Eyes Above The Waves

Robert O'Callahan. Christian. Repatriate Kiwi. Hacker.

Monday 23 October 2006

Thinking About Performance

I'm amused to read Scoble and others (via Asa) complaining about IE being slower than Firefox on tests they care about. All I ever hear about is testcases where Gecko is slower than other browsers. This is not surprising, when you think about it, but it can be discouraging, so thanks to Scoble and others for reminding me it's not a one-way street.

This also highlights an interesting network effect. When a browser has high market share --- especially among Web developers --- developers will optimize for that browser, working around areas where it's slow and taking advantage of features which are fast. Browsers that are trying to break into the market don't get that benefit so they have to try to be faster in all areas where the dominant browser(s) are fast. This is a considerable burden. Hats off to Opera and Safari for doing such a great job.

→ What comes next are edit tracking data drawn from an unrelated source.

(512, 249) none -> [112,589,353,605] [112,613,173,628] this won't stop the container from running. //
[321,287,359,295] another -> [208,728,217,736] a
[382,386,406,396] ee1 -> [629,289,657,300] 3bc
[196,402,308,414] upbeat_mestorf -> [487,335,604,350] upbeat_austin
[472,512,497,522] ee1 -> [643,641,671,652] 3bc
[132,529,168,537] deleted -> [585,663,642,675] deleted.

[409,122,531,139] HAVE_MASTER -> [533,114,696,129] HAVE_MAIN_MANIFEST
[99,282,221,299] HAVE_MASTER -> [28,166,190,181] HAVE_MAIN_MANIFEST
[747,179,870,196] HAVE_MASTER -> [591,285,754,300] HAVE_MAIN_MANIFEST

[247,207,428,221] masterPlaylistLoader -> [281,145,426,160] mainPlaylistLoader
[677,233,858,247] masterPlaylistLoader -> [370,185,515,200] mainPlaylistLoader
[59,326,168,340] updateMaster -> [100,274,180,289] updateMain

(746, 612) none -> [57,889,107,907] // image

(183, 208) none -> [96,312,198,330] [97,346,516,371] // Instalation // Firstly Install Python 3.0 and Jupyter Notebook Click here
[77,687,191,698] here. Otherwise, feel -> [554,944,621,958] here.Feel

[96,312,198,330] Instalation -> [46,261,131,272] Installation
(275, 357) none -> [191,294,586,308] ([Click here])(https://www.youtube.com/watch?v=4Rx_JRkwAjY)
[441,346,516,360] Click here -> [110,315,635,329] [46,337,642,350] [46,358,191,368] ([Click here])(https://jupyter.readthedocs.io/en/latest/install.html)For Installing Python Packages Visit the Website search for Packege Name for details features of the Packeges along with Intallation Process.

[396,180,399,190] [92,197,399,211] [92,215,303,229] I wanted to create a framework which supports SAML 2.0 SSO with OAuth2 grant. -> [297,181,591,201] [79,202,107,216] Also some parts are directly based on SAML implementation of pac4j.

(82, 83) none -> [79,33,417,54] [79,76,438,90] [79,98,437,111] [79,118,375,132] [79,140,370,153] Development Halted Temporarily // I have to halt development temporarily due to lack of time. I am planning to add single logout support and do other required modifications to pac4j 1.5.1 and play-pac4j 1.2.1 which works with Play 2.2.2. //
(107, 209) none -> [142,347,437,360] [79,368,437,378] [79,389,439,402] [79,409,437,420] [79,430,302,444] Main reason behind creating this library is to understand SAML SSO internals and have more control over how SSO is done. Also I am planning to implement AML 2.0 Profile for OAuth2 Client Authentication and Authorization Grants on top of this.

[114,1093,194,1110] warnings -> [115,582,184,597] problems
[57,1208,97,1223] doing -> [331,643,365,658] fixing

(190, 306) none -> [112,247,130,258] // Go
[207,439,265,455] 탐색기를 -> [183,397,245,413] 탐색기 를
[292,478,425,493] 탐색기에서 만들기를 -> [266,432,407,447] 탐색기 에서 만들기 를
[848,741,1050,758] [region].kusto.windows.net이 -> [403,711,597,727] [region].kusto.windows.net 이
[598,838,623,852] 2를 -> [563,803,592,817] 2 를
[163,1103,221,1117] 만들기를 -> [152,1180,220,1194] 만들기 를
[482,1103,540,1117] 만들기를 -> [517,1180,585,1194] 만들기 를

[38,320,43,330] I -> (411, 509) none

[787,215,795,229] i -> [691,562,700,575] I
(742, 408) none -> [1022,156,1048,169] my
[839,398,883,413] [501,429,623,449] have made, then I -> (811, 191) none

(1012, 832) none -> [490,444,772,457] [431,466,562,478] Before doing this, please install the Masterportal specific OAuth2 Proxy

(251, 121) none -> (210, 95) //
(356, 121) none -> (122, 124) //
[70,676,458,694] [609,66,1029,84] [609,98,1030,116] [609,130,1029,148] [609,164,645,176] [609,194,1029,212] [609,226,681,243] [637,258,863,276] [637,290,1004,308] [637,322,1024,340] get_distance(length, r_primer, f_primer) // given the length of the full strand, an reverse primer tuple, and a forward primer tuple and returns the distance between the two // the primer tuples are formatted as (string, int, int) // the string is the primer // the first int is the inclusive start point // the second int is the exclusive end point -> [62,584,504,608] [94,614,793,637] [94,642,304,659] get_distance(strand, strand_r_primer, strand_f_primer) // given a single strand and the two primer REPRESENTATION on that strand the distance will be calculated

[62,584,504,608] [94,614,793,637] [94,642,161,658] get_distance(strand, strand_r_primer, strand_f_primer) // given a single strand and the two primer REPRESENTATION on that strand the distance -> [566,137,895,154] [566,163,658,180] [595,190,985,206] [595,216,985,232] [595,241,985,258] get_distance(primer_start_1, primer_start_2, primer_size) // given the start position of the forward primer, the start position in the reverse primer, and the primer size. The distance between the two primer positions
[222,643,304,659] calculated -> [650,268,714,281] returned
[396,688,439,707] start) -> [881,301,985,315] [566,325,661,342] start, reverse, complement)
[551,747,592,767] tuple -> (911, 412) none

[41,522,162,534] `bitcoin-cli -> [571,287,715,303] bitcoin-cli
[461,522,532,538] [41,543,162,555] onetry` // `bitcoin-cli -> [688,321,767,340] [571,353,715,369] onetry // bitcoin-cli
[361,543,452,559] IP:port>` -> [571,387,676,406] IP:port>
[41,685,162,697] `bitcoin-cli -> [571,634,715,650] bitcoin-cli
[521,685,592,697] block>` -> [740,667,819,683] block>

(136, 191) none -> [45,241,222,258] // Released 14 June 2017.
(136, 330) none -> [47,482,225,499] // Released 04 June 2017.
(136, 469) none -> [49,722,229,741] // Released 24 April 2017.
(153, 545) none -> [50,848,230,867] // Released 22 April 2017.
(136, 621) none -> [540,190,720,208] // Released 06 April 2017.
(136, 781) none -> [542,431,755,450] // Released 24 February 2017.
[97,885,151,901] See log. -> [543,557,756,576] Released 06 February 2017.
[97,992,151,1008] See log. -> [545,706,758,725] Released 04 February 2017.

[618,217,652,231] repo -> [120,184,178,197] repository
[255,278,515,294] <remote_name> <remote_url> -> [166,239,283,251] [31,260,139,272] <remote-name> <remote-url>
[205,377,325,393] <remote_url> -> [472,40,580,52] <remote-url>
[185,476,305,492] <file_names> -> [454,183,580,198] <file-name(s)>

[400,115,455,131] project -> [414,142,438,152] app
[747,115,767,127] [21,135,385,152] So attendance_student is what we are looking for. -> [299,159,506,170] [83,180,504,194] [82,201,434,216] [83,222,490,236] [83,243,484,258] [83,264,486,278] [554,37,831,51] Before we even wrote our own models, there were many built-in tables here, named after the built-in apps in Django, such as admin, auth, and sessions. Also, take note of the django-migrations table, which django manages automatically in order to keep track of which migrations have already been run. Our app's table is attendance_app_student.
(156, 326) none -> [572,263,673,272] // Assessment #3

Of course, even if developers are working around a performance problem in Firefox, we still need to address the problem ... not just to keep up with the competition, but to make life easier for Web developers. And sometimes our performance problems just stop people from using a feature of the Web platform, and we definitely need to avoid that.



Comments

RichB
I wrote a slider control recently. As the slider "thumb" is dragged along the slider, a table of financial calculations is updated. Firefox performance was perfect from the start. I had to string concatenate the tabular financial calculations and innerHTML in IE to get something that was barely usable. Both IE6 and 7 are really slow in this scenario.